Since the BAC criteria were empirically derived, it was decided to evaluate the relationship between institutional rt-PA usage rates and the total number of stroke center characteristics present at individual medical centers, Dr. Johnston noted. From 1999 to 2001, all 16,853 patients admitted with ischemic stroke through the emergency departments of 334 academic centers were identified from the Health System Consortium database. A questionnaire was sent to stroke specialists at each hospital listing the 11 major stroke center elements proposed by the BAC. The impact of each element on thrombolytic administration was evaluated using generalized estimating equations adjusting for age, gender, ethnicity, admission status, and treatment volume. The effect of the BAC criteria on rates of thrombolysis was then assessed using statistical analyses, comparing the number of people with ischemic stroke treated with rt-PA at each facility with the 11 recommended criteria.

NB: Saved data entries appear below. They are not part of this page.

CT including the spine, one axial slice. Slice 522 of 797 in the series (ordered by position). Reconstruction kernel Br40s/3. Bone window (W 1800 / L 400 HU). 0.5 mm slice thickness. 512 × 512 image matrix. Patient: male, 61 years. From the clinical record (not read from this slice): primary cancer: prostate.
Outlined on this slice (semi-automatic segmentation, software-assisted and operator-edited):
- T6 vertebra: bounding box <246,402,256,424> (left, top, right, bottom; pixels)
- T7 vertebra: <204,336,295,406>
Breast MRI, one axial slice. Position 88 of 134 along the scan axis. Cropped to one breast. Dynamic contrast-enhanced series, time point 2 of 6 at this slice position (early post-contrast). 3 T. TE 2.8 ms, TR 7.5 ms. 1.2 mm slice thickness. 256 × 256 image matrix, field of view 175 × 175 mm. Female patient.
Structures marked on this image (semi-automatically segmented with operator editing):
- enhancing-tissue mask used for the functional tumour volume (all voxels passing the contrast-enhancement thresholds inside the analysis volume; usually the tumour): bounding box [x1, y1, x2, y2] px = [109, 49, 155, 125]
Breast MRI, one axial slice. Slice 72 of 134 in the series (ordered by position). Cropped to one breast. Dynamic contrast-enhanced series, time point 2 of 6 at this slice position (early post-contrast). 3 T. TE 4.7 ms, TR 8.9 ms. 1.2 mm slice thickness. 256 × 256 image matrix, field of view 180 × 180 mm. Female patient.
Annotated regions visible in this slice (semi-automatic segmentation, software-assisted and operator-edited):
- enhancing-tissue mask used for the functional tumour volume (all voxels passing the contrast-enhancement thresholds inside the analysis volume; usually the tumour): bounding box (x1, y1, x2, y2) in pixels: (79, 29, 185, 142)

Having written procedures for treating stroke was the strongest predictor for rt-PA use, Dr. Johnston stated. In addition, integrating emergency medical services into the treatment effort, an emergency room staff well trained in recognizing stroke, and continuing medical education in stroke for all members of the stroke team significantly influenced the use of rt-PA.

Three other criteria showed a positive trend toward increased thrombolysis with rt-PA, Dr. Johnston added. These included a stroke team on call around the clock, seven days a week; a formal stroke unit that provided specialized monitoring and care; and the rapid availability of CT scans for neuroimaging to assess whether the stroke was caused by a thrombus or a hemorrhaging blood vessel. While these three criteria did not have a statistically significant impact individually, they were important contributors to the overall picture.

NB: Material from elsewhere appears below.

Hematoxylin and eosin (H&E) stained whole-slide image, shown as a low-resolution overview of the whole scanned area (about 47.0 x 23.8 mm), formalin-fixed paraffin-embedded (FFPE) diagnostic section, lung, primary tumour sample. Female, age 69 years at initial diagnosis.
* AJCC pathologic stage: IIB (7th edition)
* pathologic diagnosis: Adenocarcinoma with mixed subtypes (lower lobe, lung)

There was a clear trend toward increased rates of thrombolysis at institutions with more of the seven elements individually predictive of rt-PA use, Dr. Johnston pointed out. At institutions that met all seven criteria, patients with ischemic stroke had a 4.7 times greater chance of getting rt-PA. This compared with centers having two or fewer elements, where the rate was only 1.4 times greater.

"Our findings suggest that these key elements may be the most important for primary stroke center designation, at least in terms of identifying centers that can deliver acute treatments rapidly," Dr. Johnston said.

Caution should be taken, however, about dismissing the value of the four non-predictive criteria, Dr. Johnston concluded. This study only looked at a small number of academic medical centers, and a much larger study is needed in medical facilities, including community hospitals. Based on logic and on other observational and clinical studies, the four factors that were not significant predictors of rt-PA use in this study actually could be important in improving the quality of care.